Start of The records

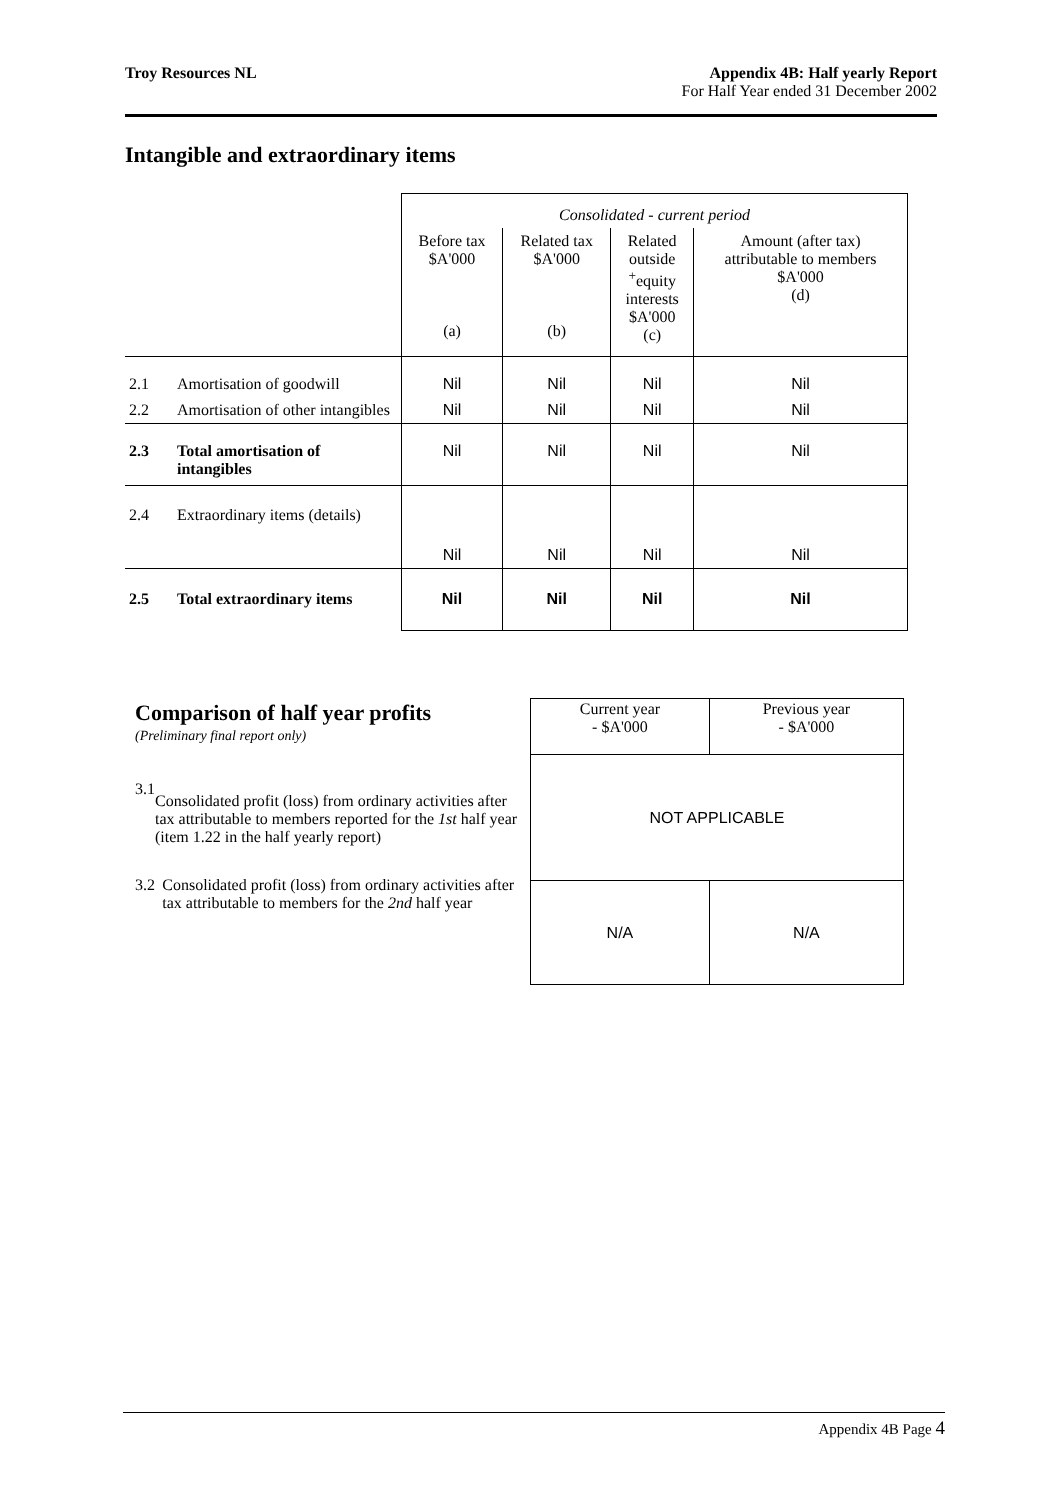Troy Resources NL Appendix 4B: Half yearly Report
For Half Year ended 31 December 2002
Intangible and extraordinary items
| | | Consolidated - current period | | | |
| | | Before tax $A'000 (a) | Related tax $A'000 (b) | Related outside <sup>+</sup>equity interests $A'000 (c) | Amount (after tax) attributable to members $A'000 (d) |
| 2.1 | Amortisation of goodwill | Nil | Nil | Nil | Nil |
| 2.2 | Amortisation of other intangibles | Nil | Nil | Nil | Nil |
| 2.3 | Total amortisation of intangibles | Nil | Nil | Nil | Nil |
| 2.4 | Extraordinary items (details) | Nil | Nil | Nil | Nil |
| 2.5 | Total extraordinary items | Nil | Nil | Nil | Nil |
Comparison of half year profits
(Preliminary final report only)
3.1 Consolidated profit (loss) from ordinary activities after tax attributable to members reported for the 1st half year (item 1.22 in the half yearly report)
3.2 Consolidated profit (loss) from ordinary activities after tax attributable to members for the 2nd half year
| Current year - $A'000 | Previous year - $A'000 |
| NOT APPLICABLE | |
| N/A | N/A |
Appendix 4B Page 4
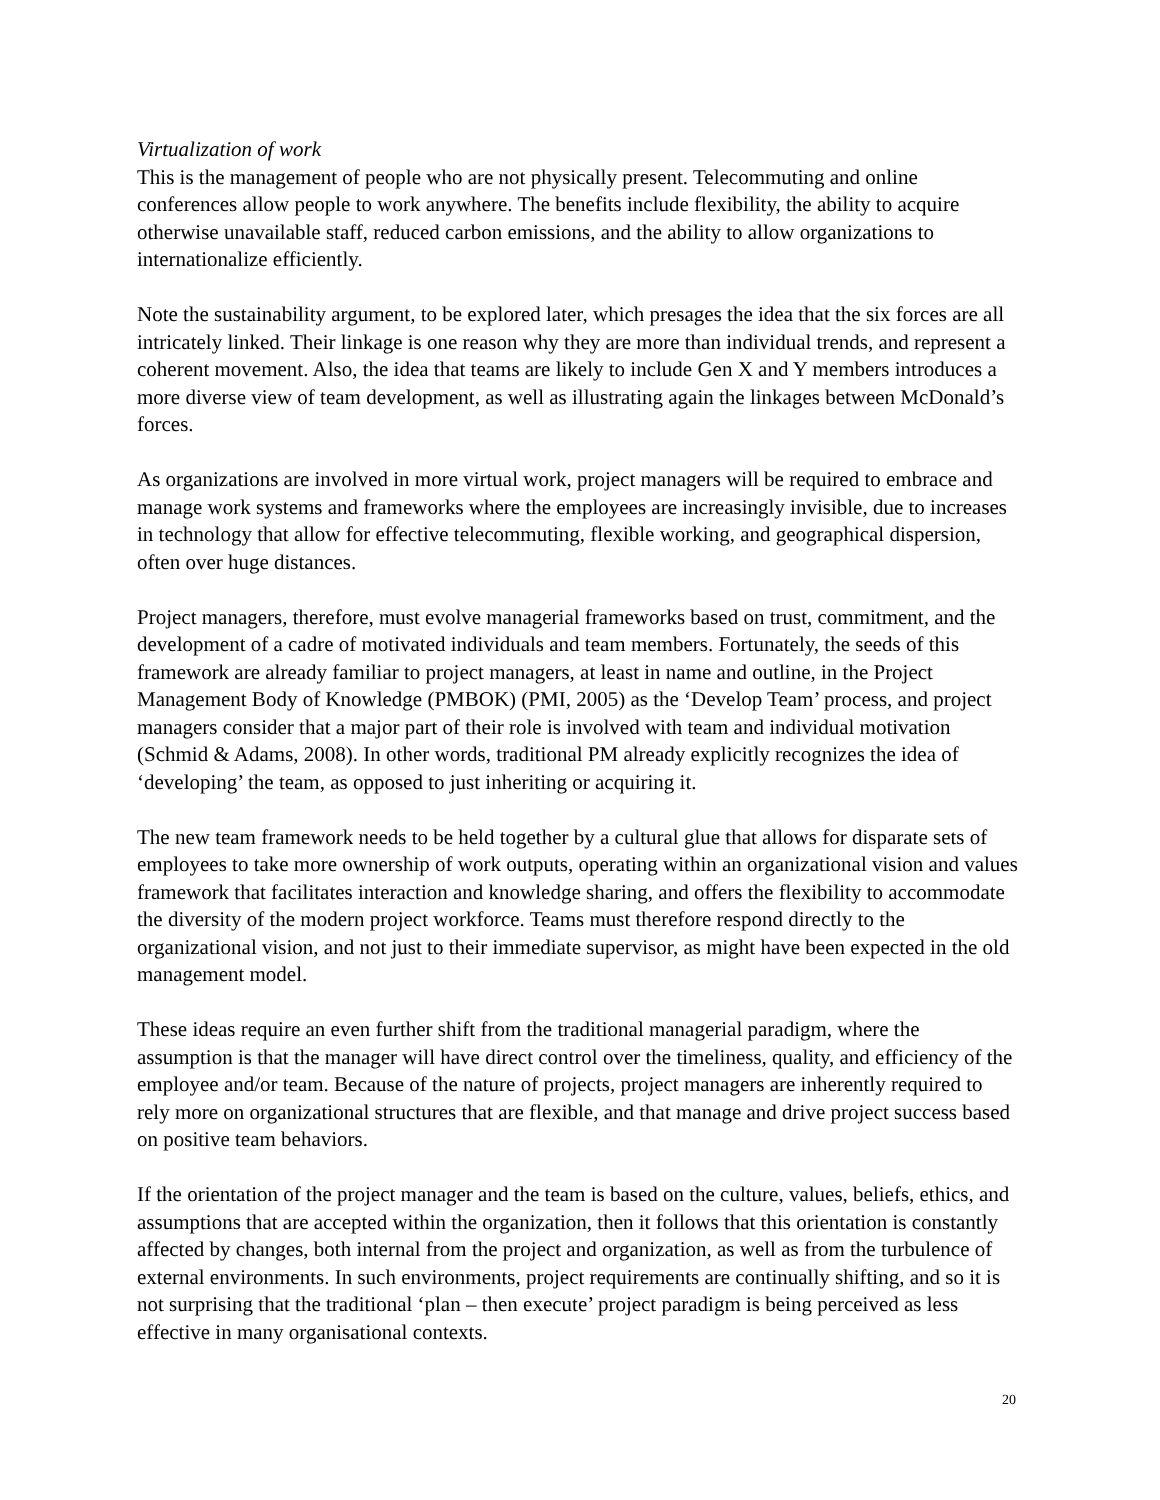Virtualization of work
This is the management of people who are not physically present. Telecommuting and online conferences allow people to work anywhere. The benefits include flexibility, the ability to acquire otherwise unavailable staff, reduced carbon emissions, and the ability to allow organizations to internationalize efficiently.
Note the sustainability argument, to be explored later, which presages the idea that the six forces are all intricately linked. Their linkage is one reason why they are more than individual trends, and represent a coherent movement. Also, the idea that teams are likely to include Gen X and Y members introduces a more diverse view of team development, as well as illustrating again the linkages between McDonald’s forces.
As organizations are involved in more virtual work, project managers will be required to embrace and manage work systems and frameworks where the employees are increasingly invisible, due to increases in technology that allow for effective telecommuting, flexible working, and geographical dispersion, often over huge distances.
Project managers, therefore, must evolve managerial frameworks based on trust, commitment, and the development of a cadre of motivated individuals and team members. Fortunately, the seeds of this framework are already familiar to project managers, at least in name and outline, in the Project Management Body of Knowledge (PMBOK) (PMI, 2005) as the ‘Develop Team’ process, and project managers consider that a major part of their role is involved with team and individual motivation (Schmid & Adams, 2008). In other words, traditional PM already explicitly recognizes the idea of ‘developing’ the team, as opposed to just inheriting or acquiring it.
The new team framework needs to be held together by a cultural glue that allows for disparate sets of employees to take more ownership of work outputs, operating within an organizational vision and values framework that facilitates interaction and knowledge sharing, and offers the flexibility to accommodate the diversity of the modern project workforce. Teams must therefore respond directly to the organizational vision, and not just to their immediate supervisor, as might have been expected in the old management model.
These ideas require an even further shift from the traditional managerial paradigm, where the assumption is that the manager will have direct control over the timeliness, quality, and efficiency of the employee and/or team. Because of the nature of projects, project managers are inherently required to rely more on organizational structures that are flexible, and that manage and drive project success based on positive team behaviors.
If the orientation of the project manager and the team is based on the culture, values, beliefs, ethics, and assumptions that are accepted within the organization, then it follows that this orientation is constantly affected by changes, both internal from the project and organization, as well as from the turbulence of external environments. In such environments, project requirements are continually shifting, and so it is not surprising that the traditional ‘plan – then execute’ project paradigm is being perceived as less effective in many organisational contexts.
20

End of The records

Prompt → Your answer must be an exact copy of the entries above, with no pictures in it.

Task output →
Troy Resources NL Appendix 4B: Half yearly Report
For Half Year ended 31 December 2002
Intangible and extraordinary items
| | | Consolidated - current period | | | |
| | | Before tax $A'000 (a) | Related tax $A'000 (b) | Related outside <sup>+</sup>equity interests $A'000 (c) | Amount (after tax) attributable to members $A'000 (d) |
| 2.1 | Amortisation of goodwill | Nil | Nil | Nil | Nil |
| 2.2 | Amortisation of other intangibles | Nil | Nil | Nil | Nil |
| 2.3 | Total amortisation of intangibles | Nil | Nil | Nil | Nil |
| 2.4 | Extraordinary items (details) | Nil | Nil | Nil | Nil |
| 2.5 | Total extraordinary items | Nil | Nil | Nil | Nil |
Comparison of half year profits
(Preliminary final report only)
3.1 Consolidated profit (loss) from ordinary activities after tax attributable to members reported for the 1st half year (item 1.22 in the half yearly report)
3.2 Consolidated profit (loss) from ordinary activities after tax attributable to members for the 2nd half year
| Current year - $A'000 | Previous year - $A'000 |
| NOT APPLICABLE | |
| N/A | N/A |
Appendix 4B Page 4
Virtualization of work
This is the management of people who are not physically present. Telecommuting and online conferences allow people to work anywhere. The benefits include flexibility, the ability to acquire otherwise unavailable staff, reduced carbon emissions, and the ability to allow organizations to internationalize efficiently.
Note the sustainability argument, to be explored later, which presages the idea that the six forces are all intricately linked. Their linkage is one reason why they are more than individual trends, and represent a coherent movement. Also, the idea that teams are likely to include Gen X and Y members introduces a more diverse view of team development, as well as illustrating again the linkages between McDonald’s forces.
As organizations are involved in more virtual work, project managers will be required to embrace and manage work systems and frameworks where the employees are increasingly invisible, due to increases in technology that allow for effective telecommuting, flexible working, and geographical dispersion, often over huge distances.
Project managers, therefore, must evolve managerial frameworks based on trust, commitment, and the development of a cadre of motivated individuals and team members. Fortunately, the seeds of this framework are already familiar to project managers, at least in name and outline, in the Project Management Body of Knowledge (PMBOK) (PMI, 2005) as the ‘Develop Team’ process, and project managers consider that a major part of their role is involved with team and individual motivation (Schmid & Adams, 2008). In other words, traditional PM already explicitly recognizes the idea of ‘developing’ the team, as opposed to just inheriting or acquiring it.
The new team framework needs to be held together by a cultural glue that allows for disparate sets of employees to take more ownership of work outputs, operating within an organizational vision and values framework that facilitates interaction and knowledge sharing, and offers the flexibility to accommodate the diversity of the modern project workforce. Teams must therefore respond directly to the organizational vision, and not just to their immediate supervisor, as might have been expected in the old management model.
These ideas require an even further shift from the traditional managerial paradigm, where the assumption is that the manager will have direct control over the timeliness, quality, and efficiency of the employee and/or team. Because of the nature of projects, project managers are inherently required to rely more on organizational structures that are flexible, and that manage and drive project success based on positive team behaviors.
If the orientation of the project manager and the team is based on the culture, values, beliefs, ethics, and assumptions that are accepted within the organization, then it follows that this orientation is constantly affected by changes, both internal from the project and organization, as well as from the turbulence of external environments. In such environments, project requirements are continually shifting, and so it is not surprising that the traditional ‘plan – then execute’ project paradigm is being perceived as less effective in many organisational contexts.
20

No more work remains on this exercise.